Uno studio internazionale condotto tra l’Università Federico II di Napoli e l’Università di Cluj-Napoca ha dimostrato che la presenza dei cani in carcere riduce drasticamente gli episodi di autolesionismo e le aggressioni tra i detenuti. La ricerca, durata un anno, ha monitorato l’interazione tra i reclusi e tre cani selezionati, evidenziando un miglioramento della stabilità emotiva dei partecipanti senza causare stress agli animali. Questo intervento assistito ha confermato che il legame uomo-animale può invertire la tendenza nazionale all’aumento delle criticità negli istituti penitenziari, offrendo ai detenuti una forma di comunicazione non giudicante.
Non tutti i cani possono affrontare la complessità emotiva di una struttura carceraria. Per questo motivo, il team di ricerca ha selezionato tre esemplari con caratteristiche specifiche: Dea, una Golden Retriever dall’energia equilibrata; Polly, un’Irish Setter estremamente dolce; e Belka, una Border Collie caratterizzata da una spiccata capacità di collaborazione. La scelta non si è basata sulla semplice obbedienza, ma sulla resilienza e sulla stabilità emotiva, misurando la loro capacità di gestire la frustrazione e le situazioni impreviste.
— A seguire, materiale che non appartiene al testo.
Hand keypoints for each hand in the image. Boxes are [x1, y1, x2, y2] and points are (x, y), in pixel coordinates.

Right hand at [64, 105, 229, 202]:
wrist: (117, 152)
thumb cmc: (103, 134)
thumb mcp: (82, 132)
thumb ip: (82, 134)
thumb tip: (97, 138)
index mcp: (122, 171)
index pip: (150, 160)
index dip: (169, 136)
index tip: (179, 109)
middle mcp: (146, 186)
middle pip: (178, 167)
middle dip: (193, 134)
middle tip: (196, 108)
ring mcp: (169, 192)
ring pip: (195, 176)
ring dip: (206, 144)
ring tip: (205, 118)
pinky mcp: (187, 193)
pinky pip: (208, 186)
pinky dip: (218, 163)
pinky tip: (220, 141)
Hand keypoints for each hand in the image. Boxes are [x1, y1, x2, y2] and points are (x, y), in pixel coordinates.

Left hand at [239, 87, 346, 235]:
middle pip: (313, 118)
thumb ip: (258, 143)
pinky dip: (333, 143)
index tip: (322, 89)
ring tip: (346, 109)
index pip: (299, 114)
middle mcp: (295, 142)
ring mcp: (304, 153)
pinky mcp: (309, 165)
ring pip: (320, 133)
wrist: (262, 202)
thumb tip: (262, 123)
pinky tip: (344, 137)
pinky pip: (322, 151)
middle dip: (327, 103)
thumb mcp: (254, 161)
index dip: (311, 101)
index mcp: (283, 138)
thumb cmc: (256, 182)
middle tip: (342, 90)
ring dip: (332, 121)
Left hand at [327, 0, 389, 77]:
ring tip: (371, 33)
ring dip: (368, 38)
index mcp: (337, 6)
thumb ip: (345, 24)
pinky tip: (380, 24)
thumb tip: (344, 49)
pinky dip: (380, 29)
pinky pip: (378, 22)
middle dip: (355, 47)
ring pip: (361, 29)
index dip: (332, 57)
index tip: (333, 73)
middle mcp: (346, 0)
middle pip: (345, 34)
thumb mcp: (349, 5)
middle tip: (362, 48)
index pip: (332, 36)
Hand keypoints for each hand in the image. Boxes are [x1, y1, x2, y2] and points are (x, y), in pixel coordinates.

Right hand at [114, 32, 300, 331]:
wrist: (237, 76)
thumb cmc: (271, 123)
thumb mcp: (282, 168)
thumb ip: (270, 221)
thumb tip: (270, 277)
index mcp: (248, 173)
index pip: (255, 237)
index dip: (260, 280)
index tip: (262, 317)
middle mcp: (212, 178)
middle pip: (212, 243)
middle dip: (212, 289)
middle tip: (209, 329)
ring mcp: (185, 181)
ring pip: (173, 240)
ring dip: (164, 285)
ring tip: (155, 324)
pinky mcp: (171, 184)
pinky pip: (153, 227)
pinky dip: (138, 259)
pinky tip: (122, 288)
Il benessere degli animali è stato il pilastro centrale del progetto. Attraverso monitoraggi costanti condotti in tre fasi dell’anno, i veterinari hanno verificato che i cani mantenessero livelli di stress nella norma. Grazie a turni settimanali e spazi ampi, le tre protagoniste hanno vissuto l’esperienza come un’attività stimolante, diventando vere e proprie partner relazionali piuttosto che semplici strumenti terapeutici.
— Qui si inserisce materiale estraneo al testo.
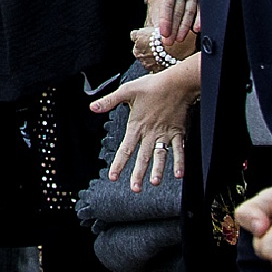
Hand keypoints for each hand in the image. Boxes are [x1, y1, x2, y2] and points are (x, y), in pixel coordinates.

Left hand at [90, 63, 195, 190]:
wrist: (176, 83)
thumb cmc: (151, 86)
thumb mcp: (126, 91)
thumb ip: (109, 101)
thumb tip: (92, 107)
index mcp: (136, 125)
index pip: (126, 148)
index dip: (119, 163)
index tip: (113, 177)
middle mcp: (150, 133)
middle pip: (143, 156)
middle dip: (138, 173)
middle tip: (135, 188)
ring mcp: (165, 134)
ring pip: (160, 155)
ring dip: (158, 169)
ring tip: (154, 182)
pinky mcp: (178, 132)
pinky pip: (179, 150)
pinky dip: (180, 162)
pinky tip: (179, 175)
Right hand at [124, 0, 199, 43]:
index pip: (167, 6)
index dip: (165, 19)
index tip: (162, 33)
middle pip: (177, 13)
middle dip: (173, 28)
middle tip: (169, 44)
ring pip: (190, 12)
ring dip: (186, 26)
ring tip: (182, 40)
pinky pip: (205, 3)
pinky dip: (202, 16)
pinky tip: (199, 27)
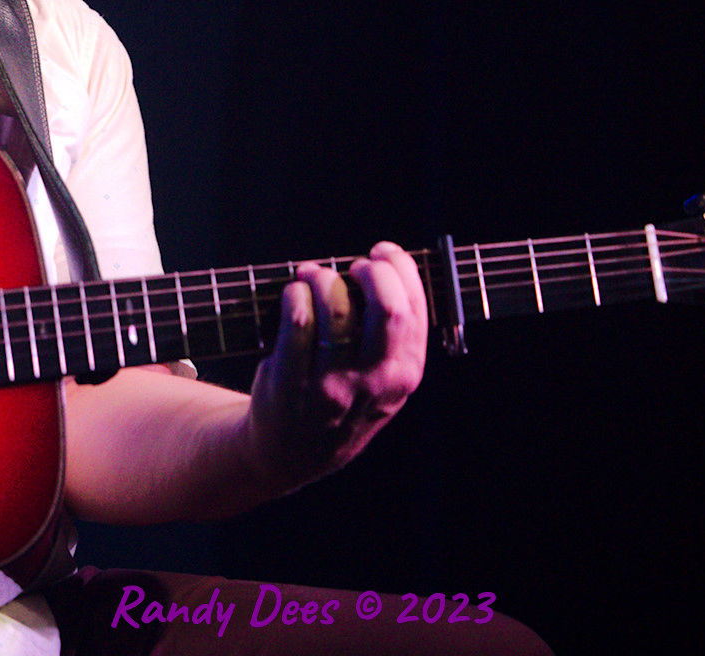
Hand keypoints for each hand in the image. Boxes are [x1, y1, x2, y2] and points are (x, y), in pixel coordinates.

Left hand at [243, 241, 427, 488]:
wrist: (291, 451)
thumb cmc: (342, 398)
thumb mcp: (383, 380)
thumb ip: (392, 336)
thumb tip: (388, 266)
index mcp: (404, 375)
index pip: (414, 310)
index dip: (400, 269)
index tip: (383, 252)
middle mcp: (373, 381)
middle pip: (387, 308)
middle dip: (372, 271)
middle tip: (354, 265)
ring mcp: (331, 382)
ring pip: (336, 308)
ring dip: (323, 278)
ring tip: (313, 274)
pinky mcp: (290, 378)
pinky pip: (296, 320)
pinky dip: (295, 293)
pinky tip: (295, 292)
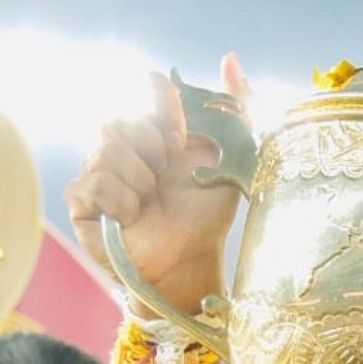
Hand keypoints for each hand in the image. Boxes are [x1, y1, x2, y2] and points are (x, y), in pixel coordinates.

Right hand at [65, 53, 250, 314]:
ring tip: (151, 203)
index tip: (177, 135)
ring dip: (139, 180)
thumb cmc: (208, 218)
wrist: (191, 262)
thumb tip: (231, 60)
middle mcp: (124, 150)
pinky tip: (134, 217)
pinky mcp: (83, 203)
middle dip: (150, 147)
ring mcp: (100, 174)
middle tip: (165, 175)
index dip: (160, 107)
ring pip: (106, 149)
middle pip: (120, 117)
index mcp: (156, 135)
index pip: (145, 92)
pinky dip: (121, 201)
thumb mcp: (233, 161)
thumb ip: (239, 111)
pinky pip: (93, 182)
Il programma ha seguito un percorso graduale, partendo dalla reciproca conoscenza fino ad arrivare all’arteterapia. Durante queste sessioni, i detenuti venivano invitati a disegnare o modellare l’argilla prendendo come soggetto proprio il cane al loro fianco. È in questo contesto che i ricercatori hanno osservato i cambiamenti più profondi: uomini abituati a nascondere ogni vulnerabilità hanno iniziato a esprimere sentimenti complessi attraverso la rappresentazione del muso di Dea o della calma di Polly.

Il cane ha funzionato come un ponte comunicativo sicuro. In un ambiente dove ogni parola può essere usata contro di sé, l’animale offre un’accettazione totale e priva di pregiudizi. Questo “specchio emotivo” ha permesso ai detenuti di sperimentare una regolazione dei propri stati d’animo: se il conduttore mostrava agitazione, il cane si allontanava, costringendo l’uomo a ritrovare la calma interiore per ristabilire il contatto.
I dati raccolti al termine dello studio sono sorprendenti, specialmente perché riguardano sezioni speciali dove erano reclusi soggetti con storie di violenza e atti critici ricorrenti. Mentre le statistiche nazionali mostravano un incremento di suicidi e scontri nelle carceri, il gruppo coinvolto nel progetto ha registrato una diminuzione significativa degli eventi negativi.
L’aspetto più curioso e toccante è stata la trasformazione comportamentale dei detenuti: persone con passati difficili hanno mostrato una pazienza inaspettata, inginocchiandosi per non spaventare gli animali e preoccupandosi costantemente delle loro necessità fisiche, come la sete o il riposo. Prendersi cura di un altro essere vivente ha riacceso in loro la capacità di essere gentili, mettendo in secondo piano i propri bisogni. In definitiva, lo studio sottolinea che, proteggendo il benessere del cane, si creano le condizioni affinché l’uomo possa riscoprire la propria umanità, imparando una forma di responsabilità relazionale che nessun manuale potrebbe insegnare dietro le sbarre.